* **Work order**
Where a line of the entries holds the string "from", copy that line.

* **Given data**
>>
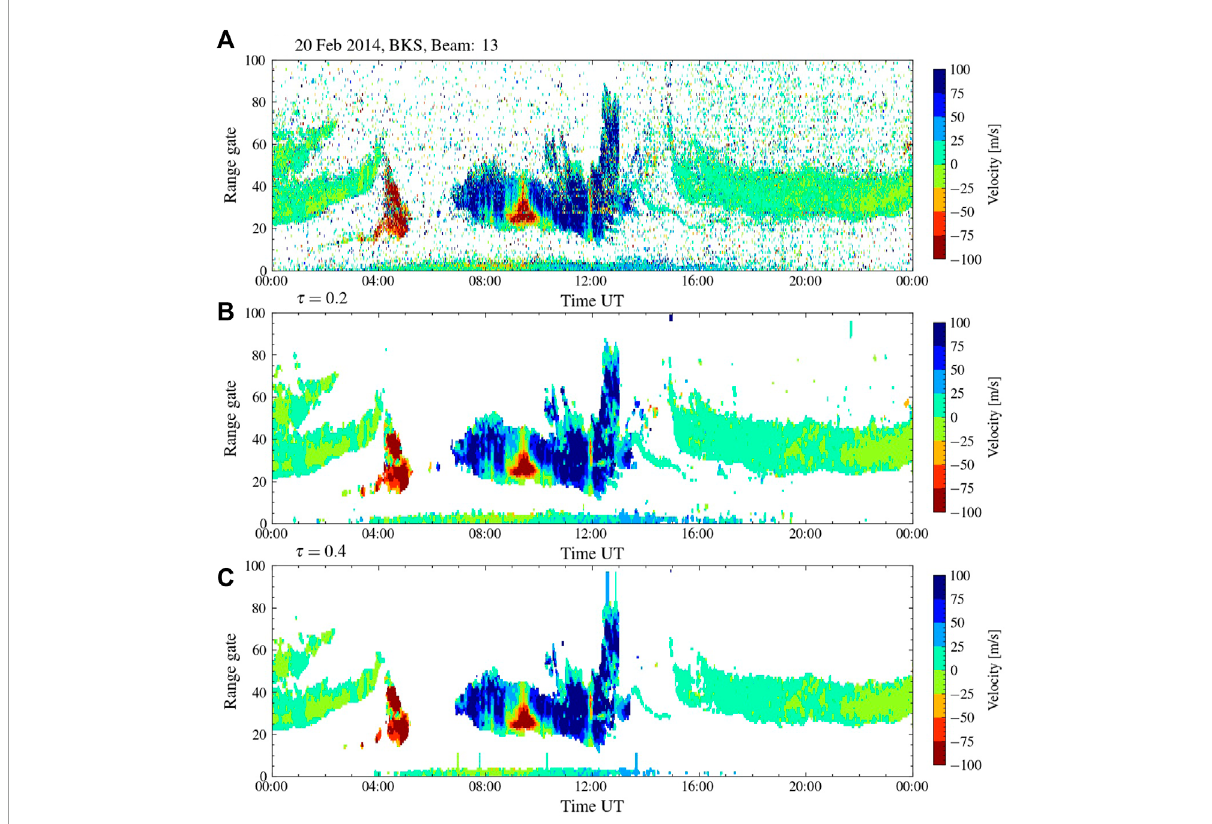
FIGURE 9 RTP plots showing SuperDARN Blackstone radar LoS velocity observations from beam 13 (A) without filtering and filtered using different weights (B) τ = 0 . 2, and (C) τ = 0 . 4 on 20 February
<<
>>
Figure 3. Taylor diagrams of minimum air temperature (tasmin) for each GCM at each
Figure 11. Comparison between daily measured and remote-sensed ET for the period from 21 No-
<<
* **Answer for the task**
FIGURE 9 RTP plots showing SuperDARN Blackstone radar LoS velocity observations from beam 13 (A) without filtering and filtered using different weights (B) τ = 0 . 2, and (C) τ = 0 . 4 on 20 February
Figure 11. Comparison between daily measured and remote-sensed ET for the period from 21 No-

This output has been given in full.